[Exercise directions]: Write out the listing below again, switching every "RenderTree" to "render tree" and leaving everything else unchanged.

[Input data]:
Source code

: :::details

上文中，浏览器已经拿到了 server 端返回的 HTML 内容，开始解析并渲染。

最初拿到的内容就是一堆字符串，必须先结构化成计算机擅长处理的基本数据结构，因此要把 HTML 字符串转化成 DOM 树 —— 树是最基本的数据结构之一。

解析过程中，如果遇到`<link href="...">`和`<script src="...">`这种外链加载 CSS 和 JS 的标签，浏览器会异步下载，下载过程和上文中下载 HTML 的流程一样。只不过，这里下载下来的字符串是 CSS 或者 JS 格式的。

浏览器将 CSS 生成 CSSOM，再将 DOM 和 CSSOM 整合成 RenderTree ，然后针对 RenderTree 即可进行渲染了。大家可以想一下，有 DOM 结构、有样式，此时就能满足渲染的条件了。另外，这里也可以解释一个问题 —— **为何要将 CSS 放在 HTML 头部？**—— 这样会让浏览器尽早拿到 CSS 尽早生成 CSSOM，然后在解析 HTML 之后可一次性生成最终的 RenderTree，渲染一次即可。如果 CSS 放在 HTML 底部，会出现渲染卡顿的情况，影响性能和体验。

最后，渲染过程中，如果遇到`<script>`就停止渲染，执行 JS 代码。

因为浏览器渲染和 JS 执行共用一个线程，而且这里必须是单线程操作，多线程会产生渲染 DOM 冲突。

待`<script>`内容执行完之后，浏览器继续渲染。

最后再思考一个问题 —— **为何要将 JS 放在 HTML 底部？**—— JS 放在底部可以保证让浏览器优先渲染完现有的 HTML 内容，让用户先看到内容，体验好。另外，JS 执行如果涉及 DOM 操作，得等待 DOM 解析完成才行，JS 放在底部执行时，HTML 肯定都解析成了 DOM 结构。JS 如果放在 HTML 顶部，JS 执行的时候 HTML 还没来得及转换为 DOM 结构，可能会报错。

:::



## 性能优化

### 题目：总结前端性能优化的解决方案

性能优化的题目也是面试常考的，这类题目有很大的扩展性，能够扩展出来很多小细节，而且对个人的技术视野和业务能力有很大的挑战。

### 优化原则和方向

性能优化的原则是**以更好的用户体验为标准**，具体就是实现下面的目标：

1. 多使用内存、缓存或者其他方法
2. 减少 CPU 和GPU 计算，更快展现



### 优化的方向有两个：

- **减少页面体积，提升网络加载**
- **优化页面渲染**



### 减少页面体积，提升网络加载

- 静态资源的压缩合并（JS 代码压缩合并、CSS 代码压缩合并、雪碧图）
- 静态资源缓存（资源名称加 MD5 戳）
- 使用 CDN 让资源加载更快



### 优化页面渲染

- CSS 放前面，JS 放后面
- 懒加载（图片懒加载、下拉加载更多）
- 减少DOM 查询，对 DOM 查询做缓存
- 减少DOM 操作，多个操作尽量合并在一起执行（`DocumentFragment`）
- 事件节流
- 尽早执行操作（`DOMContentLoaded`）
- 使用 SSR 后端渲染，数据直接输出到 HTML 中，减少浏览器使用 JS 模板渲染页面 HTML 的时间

[Written reply]:
Source code

: :::details

上文中，浏览器已经拿到了 server 端返回的 HTML 内容，开始解析并渲染。

最初拿到的内容就是一堆字符串，必须先结构化成计算机擅长处理的基本数据结构，因此要把 HTML 字符串转化成 DOM 树 —— 树是最基本的数据结构之一。

解析过程中，如果遇到`<link href="...">`和`<script src="...">`这种外链加载 CSS 和 JS 的标签，浏览器会异步下载，下载过程和上文中下载 HTML 的流程一样。只不过，这里下载下来的字符串是 CSS 或者 JS 格式的。

浏览器将 CSS 生成 CSSOM，再将 DOM 和 CSSOM 整合成 render tree ，然后针对 render tree 即可进行渲染了。大家可以想一下，有 DOM 结构、有样式，此时就能满足渲染的条件了。另外，这里也可以解释一个问题 —— **为何要将 CSS 放在 HTML 头部？**—— 这样会让浏览器尽早拿到 CSS 尽早生成 CSSOM，然后在解析 HTML 之后可一次性生成最终的 render tree，渲染一次即可。如果 CSS 放在 HTML 底部，会出现渲染卡顿的情况，影响性能和体验。

最后，渲染过程中，如果遇到`<script>`就停止渲染，执行 JS 代码。

因为浏览器渲染和 JS 执行共用一个线程，而且这里必须是单线程操作，多线程会产生渲染 DOM 冲突。

待`<script>`内容执行完之后，浏览器继续渲染。

最后再思考一个问题 —— **为何要将 JS 放在 HTML 底部？**—— JS 放在底部可以保证让浏览器优先渲染完现有的 HTML 内容，让用户先看到内容，体验好。另外，JS 执行如果涉及 DOM 操作，得等待 DOM 解析完成才行，JS 放在底部执行时，HTML 肯定都解析成了 DOM 结构。JS 如果放在 HTML 顶部，JS 执行的时候 HTML 还没来得及转换为 DOM 结构，可能会报错。

:::



## 性能优化

### 题目：总结前端性能优化的解决方案

性能优化的题目也是面试常考的，这类题目有很大的扩展性，能够扩展出来很多小细节，而且对个人的技术视野和业务能力有很大的挑战。

### 优化原则和方向

性能优化的原则是**以更好的用户体验为标准**，具体就是实现下面的目标：

1. 多使用内存、缓存或者其他方法
2. 减少 CPU 和GPU 计算，更快展现



### 优化的方向有两个：

- **减少页面体积，提升网络加载**
- **优化页面渲染**



### 减少页面体积，提升网络加载

- 静态资源的压缩合并（JS 代码压缩合并、CSS 代码压缩合并、雪碧图）
- 静态资源缓存（资源名称加 MD5 戳）
- 使用 CDN 让资源加载更快



### 优化页面渲染

- CSS 放前面，JS 放后面
- 懒加载（图片懒加载、下拉加载更多）
- 减少DOM 查询，对 DOM 查询做缓存
- 减少DOM 操作，多个操作尽量合并在一起执行（`DocumentFragment`）
- 事件节流
- 尽早执行操作（`DOMContentLoaded`）
- 使用 SSR 后端渲染，数据直接输出到 HTML 中，减少浏览器使用 JS 模板渲染页面 HTML 的时间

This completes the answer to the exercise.